ABOUT THIS EXERCISE —
Only the lines that hold "hidden" should be in the answer, each copied from the data below.
=== DATA EXTRACTS ===
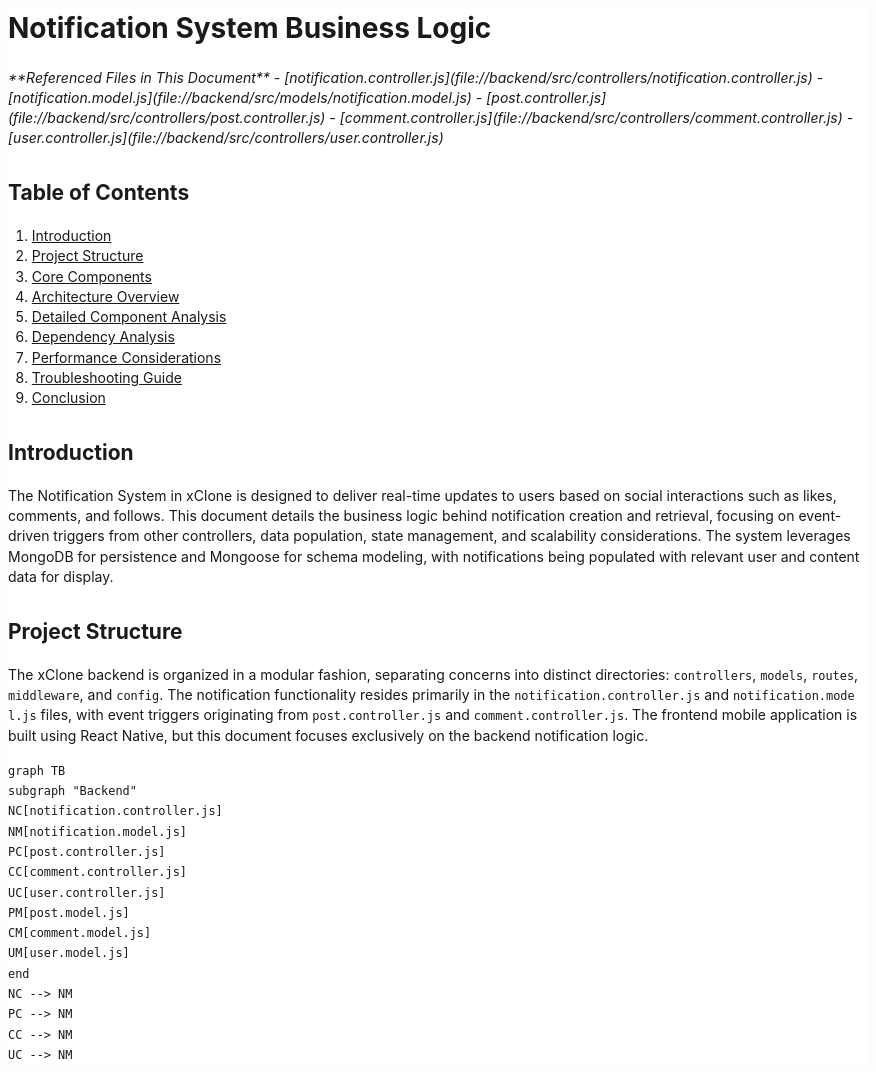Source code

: # Notification System Business Logic

<cite>
**Referenced Files in This Document**   
- [notification.controller.js](file://backend/src/controllers/notification.controller.js)
- [notification.model.js](file://backend/src/models/notification.model.js)
- [post.controller.js](file://backend/src/controllers/post.controller.js)
- [comment.controller.js](file://backend/src/controllers/comment.controller.js)
- [user.controller.js](file://backend/src/controllers/user.controller.js)
</cite>

## Table of Contents
1. [Introduction](#introduction)
2. [Project Structure](#project-structure)
3. [Core Components](#core-components)
4. [Architecture Overview](#architecture-overview)
5. [Detailed Component Analysis](#detailed-component-analysis)
6. [Dependency Analysis](#dependency-analysis)
7. [Performance Considerations](#performance-considerations)
8. [Troubleshooting Guide](#troubleshooting-guide)
9. [Conclusion](#conclusion)

## Introduction
The Notification System in xClone is designed to deliver real-time updates to users based on social interactions such as likes, comments, and follows. This document details the business logic behind notification creation and retrieval, focusing on event-driven triggers from other controllers, data population, state management, and scalability considerations. The system leverages MongoDB for persistence and Mongoose for schema modeling, with notifications being populated with relevant user and content data for display.

## Project Structure
The xClone backend is organized in a modular fashion, separating concerns into distinct directories: `controllers`, `models`, `routes`, `middleware`, and `config`. The notification functionality resides primarily in the `notification.controller.js` and `notification.model.js` files, with event triggers originating from `post.controller.js` and `comment.controller.js`. The frontend mobile application is built using React Native, but this document focuses exclusively on the backend notification logic.

```mermaid
graph TB
subgraph "Backend"
NC[notification.controller.js]
NM[notification.model.js]
PC[post.controller.js]
CC[comment.controller.js]
UC[user.controller.js]
PM[post.model.js]
CM[comment.model.js]
UM[user.model.js]
end
NC --> NM
PC --> NM
CC --> NM
UC --> NM
```
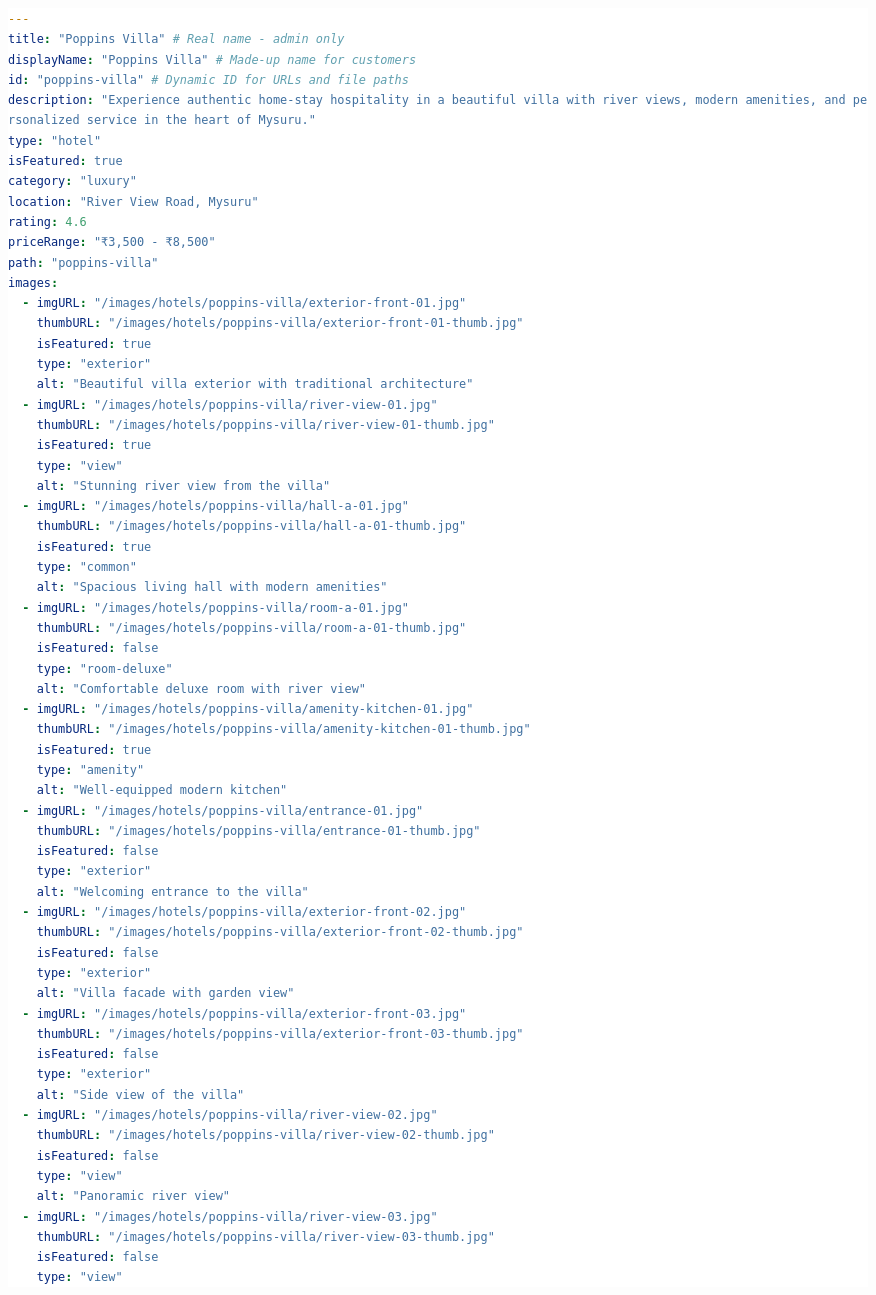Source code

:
 ```yaml
---
title: "Poppins Villa" # Real name - admin only
displayName: "Poppins Villa" # Made-up name for customers
id: "poppins-villa" # Dynamic ID for URLs and file paths
description: "Experience authentic home-stay hospitality in a beautiful villa with river views, modern amenities, and personalized service in the heart of Mysuru."
type: "hotel"
isFeatured: true
category: "luxury"
location: "River View Road, Mysuru"
rating: 4.6
priceRange: "₹3,500 - ₹8,500"
path: "poppins-villa"
images:
  - imgURL: "/images/hotels/poppins-villa/exterior-front-01.jpg"
    thumbURL: "/images/hotels/poppins-villa/exterior-front-01-thumb.jpg"
    isFeatured: true
    type: "exterior"
    alt: "Beautiful villa exterior with traditional architecture"
  - imgURL: "/images/hotels/poppins-villa/river-view-01.jpg"
    thumbURL: "/images/hotels/poppins-villa/river-view-01-thumb.jpg"
    isFeatured: true
    type: "view"
    alt: "Stunning river view from the villa"
  - imgURL: "/images/hotels/poppins-villa/hall-a-01.jpg"
    thumbURL: "/images/hotels/poppins-villa/hall-a-01-thumb.jpg"
    isFeatured: true
    type: "common"
    alt: "Spacious living hall with modern amenities"
  - imgURL: "/images/hotels/poppins-villa/room-a-01.jpg"
    thumbURL: "/images/hotels/poppins-villa/room-a-01-thumb.jpg"
    isFeatured: false
    type: "room-deluxe"
    alt: "Comfortable deluxe room with river view"
  - imgURL: "/images/hotels/poppins-villa/amenity-kitchen-01.jpg"
    thumbURL: "/images/hotels/poppins-villa/amenity-kitchen-01-thumb.jpg"
    isFeatured: true
    type: "amenity"
    alt: "Well-equipped modern kitchen"
  - imgURL: "/images/hotels/poppins-villa/entrance-01.jpg"
    thumbURL: "/images/hotels/poppins-villa/entrance-01-thumb.jpg"
    isFeatured: false
    type: "exterior"
    alt: "Welcoming entrance to the villa"
  - imgURL: "/images/hotels/poppins-villa/exterior-front-02.jpg"
    thumbURL: "/images/hotels/poppins-villa/exterior-front-02-thumb.jpg"
    isFeatured: false
    type: "exterior"
    alt: "Villa facade with garden view"
  - imgURL: "/images/hotels/poppins-villa/exterior-front-03.jpg"
    thumbURL: "/images/hotels/poppins-villa/exterior-front-03-thumb.jpg"
    isFeatured: false
    type: "exterior"
    alt: "Side view of the villa"
  - imgURL: "/images/hotels/poppins-villa/river-view-02.jpg"
    thumbURL: "/images/hotels/poppins-villa/river-view-02-thumb.jpg"
    isFeatured: false
    type: "view"
    alt: "Panoramic river view"
  - imgURL: "/images/hotels/poppins-villa/river-view-03.jpg"
    thumbURL: "/images/hotels/poppins-villa/river-view-03-thumb.jpg"
    isFeatured: false
    type: "view"
```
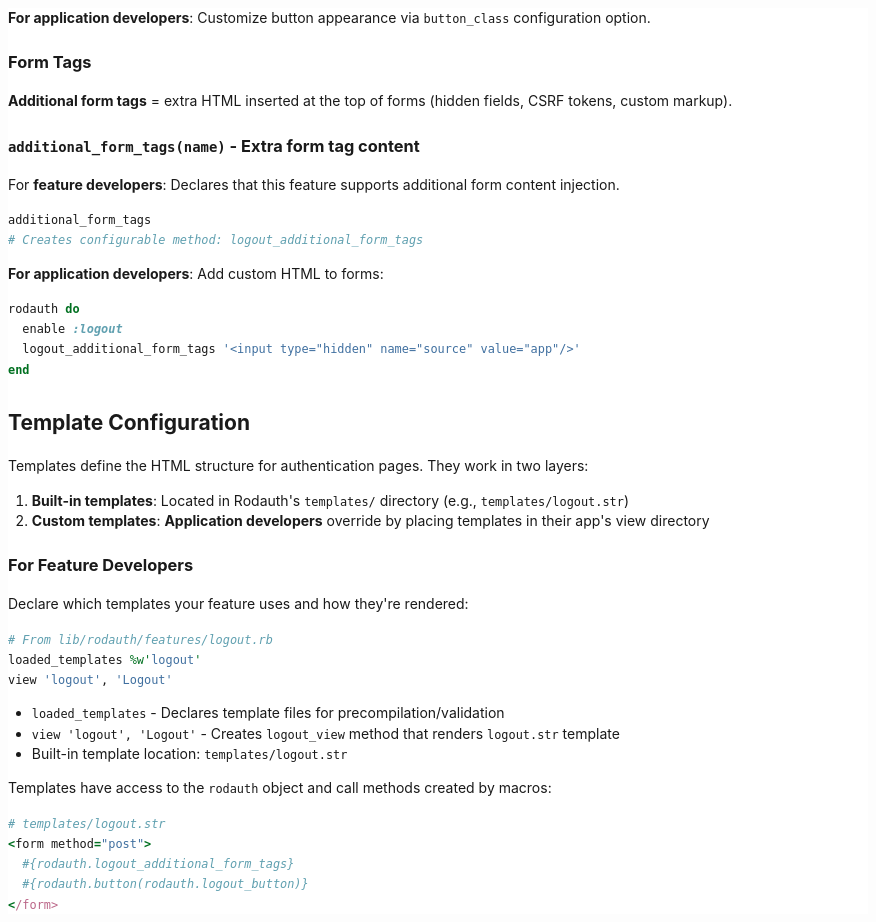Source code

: **For application developers**: Customize button appearance via `button_class` configuration option.

### Form Tags

**Additional form tags** = extra HTML inserted at the top of forms (hidden fields, CSRF tokens, custom markup).

### `additional_form_tags(name)` - Extra form tag content

For **feature developers**: Declares that this feature supports additional form content injection.

```ruby
additional_form_tags
# Creates configurable method: logout_additional_form_tags
```

**For application developers**: Add custom HTML to forms:

```ruby
rodauth do
  enable :logout
  logout_additional_form_tags '<input type="hidden" name="source" value="app"/>'
end
```

## Template Configuration

Templates define the HTML structure for authentication pages. They work in two layers:

1. **Built-in templates**: Located in Rodauth's `templates/` directory (e.g., `templates/logout.str`)
2. **Custom templates**: **Application developers** override by placing templates in their app's view directory

### For Feature Developers

Declare which templates your feature uses and how they're rendered:

```ruby
# From lib/rodauth/features/logout.rb
loaded_templates %w'logout'
view 'logout', 'Logout'
```

- `loaded_templates` - Declares template files for precompilation/validation
- `view 'logout', 'Logout'` - Creates `logout_view` method that renders `logout.str` template
- Built-in template location: `templates/logout.str`

Templates have access to the `rodauth` object and call methods created by macros:

```ruby
# templates/logout.str
<form method="post">
  #{rodauth.logout_additional_form_tags}
  #{rodauth.button(rodauth.logout_button)}
</form>
```
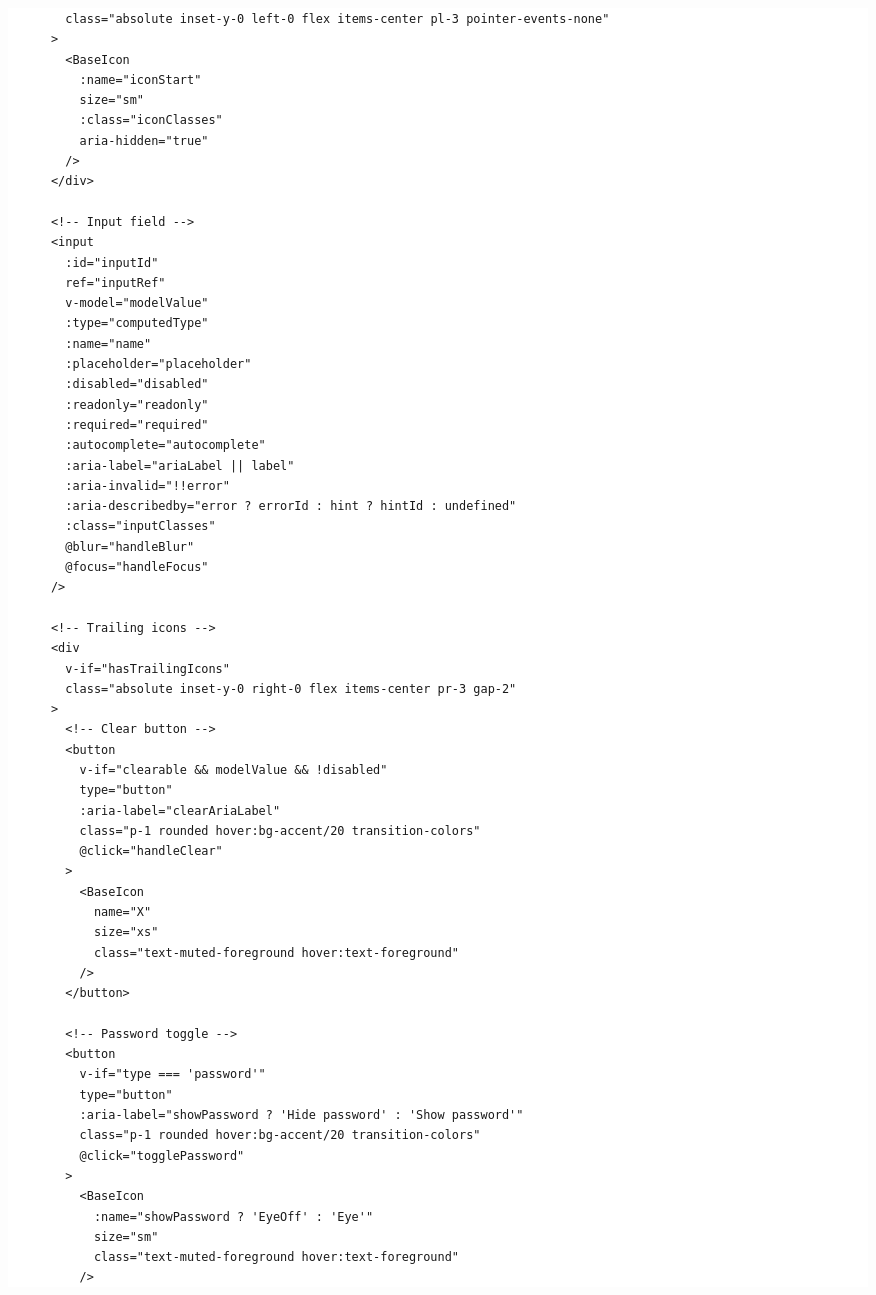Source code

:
 ```vue
        class="absolute inset-y-0 left-0 flex items-center pl-3 pointer-events-none"
      >
        <BaseIcon
          :name="iconStart"
          size="sm"
          :class="iconClasses"
          aria-hidden="true"
        />
      </div>
      
      <!-- Input field -->
      <input
        :id="inputId"
        ref="inputRef"
        v-model="modelValue"
        :type="computedType"
        :name="name"
        :placeholder="placeholder"
        :disabled="disabled"
        :readonly="readonly"
        :required="required"
        :autocomplete="autocomplete"
        :aria-label="ariaLabel || label"
        :aria-invalid="!!error"
        :aria-describedby="error ? errorId : hint ? hintId : undefined"
        :class="inputClasses"
        @blur="handleBlur"
        @focus="handleFocus"
      />
      
      <!-- Trailing icons -->
      <div
        v-if="hasTrailingIcons"
        class="absolute inset-y-0 right-0 flex items-center pr-3 gap-2"
      >
        <!-- Clear button -->
        <button
          v-if="clearable && modelValue && !disabled"
          type="button"
          :aria-label="clearAriaLabel"
          class="p-1 rounded hover:bg-accent/20 transition-colors"
          @click="handleClear"
        >
          <BaseIcon
            name="X"
            size="xs"
            class="text-muted-foreground hover:text-foreground"
          />
        </button>
        
        <!-- Password toggle -->
        <button
          v-if="type === 'password'"
          type="button"
          :aria-label="showPassword ? 'Hide password' : 'Show password'"
          class="p-1 rounded hover:bg-accent/20 transition-colors"
          @click="togglePassword"
        >
          <BaseIcon
            :name="showPassword ? 'EyeOff' : 'Eye'"
            size="sm"
            class="text-muted-foreground hover:text-foreground"
          />
```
===
ANSWER SPACE —
**Additional form tags** = extra HTML inserted at the top of forms (hidden fields, CSRF tokens, custom markup).
  logout_additional_form_tags '<input type="hidden" name="source" value="app"/>'
          aria-hidden="true"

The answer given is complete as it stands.